Les rangs du PS à l'Assemblée nationale ont
réservé, mercredi, une «standing ovation» à… la députée UMP Chantal
Brunel. À mesure que la nouvelle porte-parole de l'UMP dénonçait certaines
«dérives fiscales», les applaudissements se sont faits plus insistants. La
gauche s'est levée lorsque Chantal Brunel a demandé à la ministre de
l'Économie, Christine Lagarde : «pouvez-vous nous dire ce que compte faire
le gouvernement ?» Visiblement agacée, la ministre a pris à parti les
députés de gauche. «Il y a aujourd'hui plus de 359 niches fiscales, vous
auriez pu de longue date en supprimer de nombreuses et ne pas en
instituer. Tout le monde a voté des niches fiscales !» Pour finalement
concéder qu'il «n'est pas juste qu'un certain nombre de contribuables
profitent de niches fiscales pour s'exonérer de l'impôt.» Le projet de loi
pour l'année 2006 recensait ces quelque 400 dispositifs.
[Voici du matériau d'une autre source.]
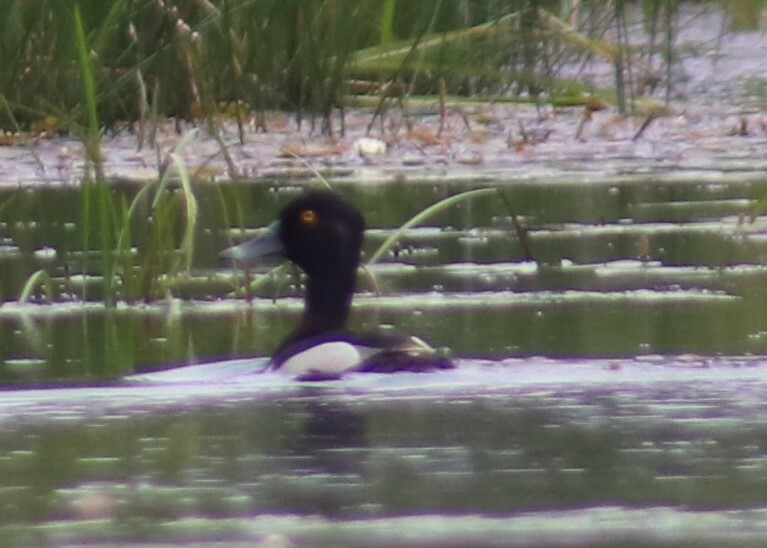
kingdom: Animalia
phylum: Chordata
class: Aves
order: Anseriformes
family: Anatidae
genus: Aythya
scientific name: Aythya collaris
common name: Ring-necked duck
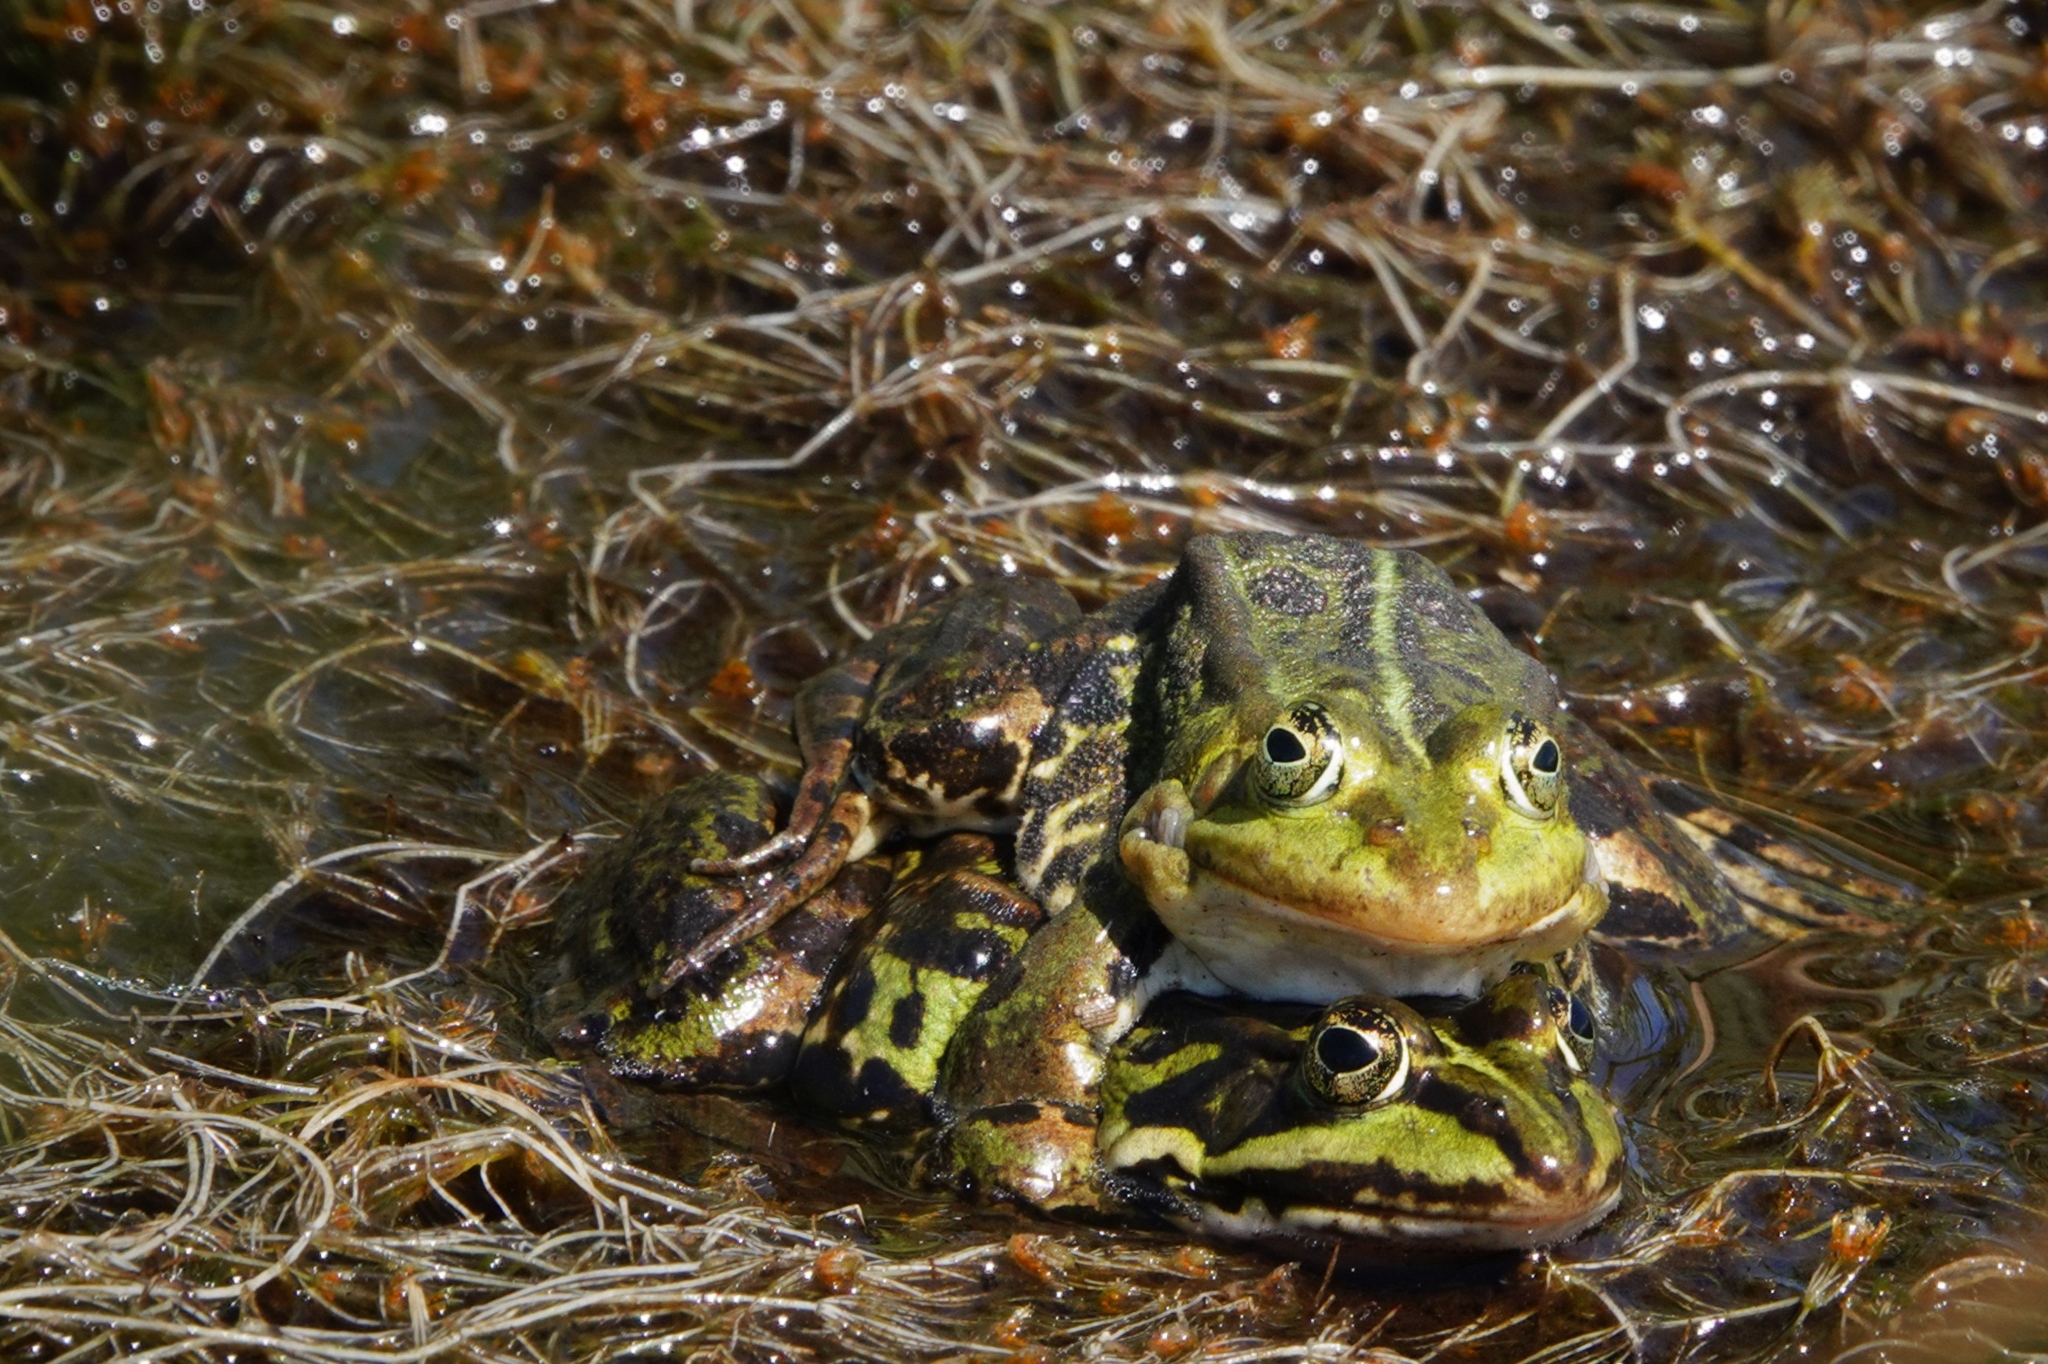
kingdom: Animalia
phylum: Chordata
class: Amphibia
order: Anura
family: Ranidae
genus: Pelophylax
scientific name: Pelophylax lessonae
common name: Pool frog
Certains sont
célèbres, d'autres beaucoup moins. Ainsi, «l'abattement spécial sur les
plus-values réalisées lors de la cession d'un cheval de course ou de
sport», ou encore «l'exonération des prix littéraires, artistiques et
scientifiques.» Quelques-uns concernent le cinéma ou encore la pêche.
Autant de secteurs économiques financés par la fiscalité.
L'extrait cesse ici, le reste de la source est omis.